Task.
Every entry should be repeated exactly. Omit the pictures.

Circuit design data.

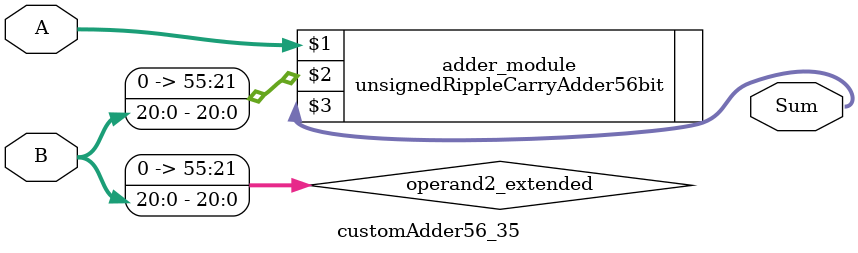
<source format=v>
module customAdder56_35(
                        input [55 : 0] A,
                        input [20 : 0] B,
                        
                        output [56 : 0] Sum
                );

        wire [55 : 0] operand2_extended;
        
        assign operand2_extended =  {35'b0, B};
        
        unsignedRippleCarryAdder56bit adder_module(
            A,
            operand2_extended,
            Sum
        );
        
        endmodule
        
</source>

Exercise response.
<source format=v>
module customAdder56_35(
                        input [55 : 0] A,
                        input [20 : 0] B,
                        
                        output [56 : 0] Sum
                );

        wire [55 : 0] operand2_extended;
        
        assign operand2_extended =  {35'b0, B};
        
        unsignedRippleCarryAdder56bit adder_module(
            A,
            operand2_extended,
            Sum
        );
        
        endmodule
        
</source>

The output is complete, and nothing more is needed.